▶ Work task
Please return each entry that follows exactly as given, but without pictures.

_ _ _ _ _

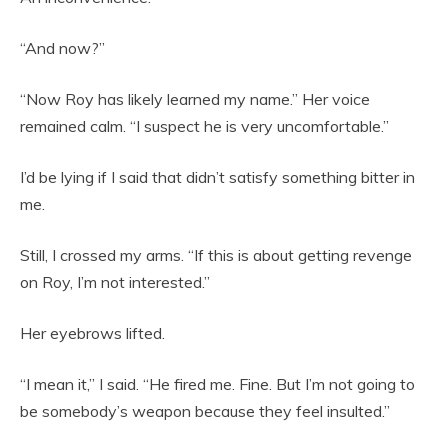
“And now?”
“Now Roy has likely learned my name.” Her voice
remained calm. “I suspect he is very uncomfortable.”
I’d be lying if I said that didn’t satisfy something bitter in
me.
Still, I crossed my arms. “If this is about getting revenge
on Roy, I’m not interested.”
Her eyebrows lifted.
“I mean it,” I said. “He fired me. Fine. But I’m not going to
be somebody’s weapon because they feel insulted.”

_ _ _ _ _

▶ Exercise result
“And now?”
“Now Roy has likely learned my name.” Her voice
remained calm. “I suspect he is very uncomfortable.”
I’d be lying if I said that didn’t satisfy something bitter in
me.
Still, I crossed my arms. “If this is about getting revenge
on Roy, I’m not interested.”
Her eyebrows lifted.
“I mean it,” I said. “He fired me. Fine. But I’m not going to
be somebody’s weapon because they feel insulted.”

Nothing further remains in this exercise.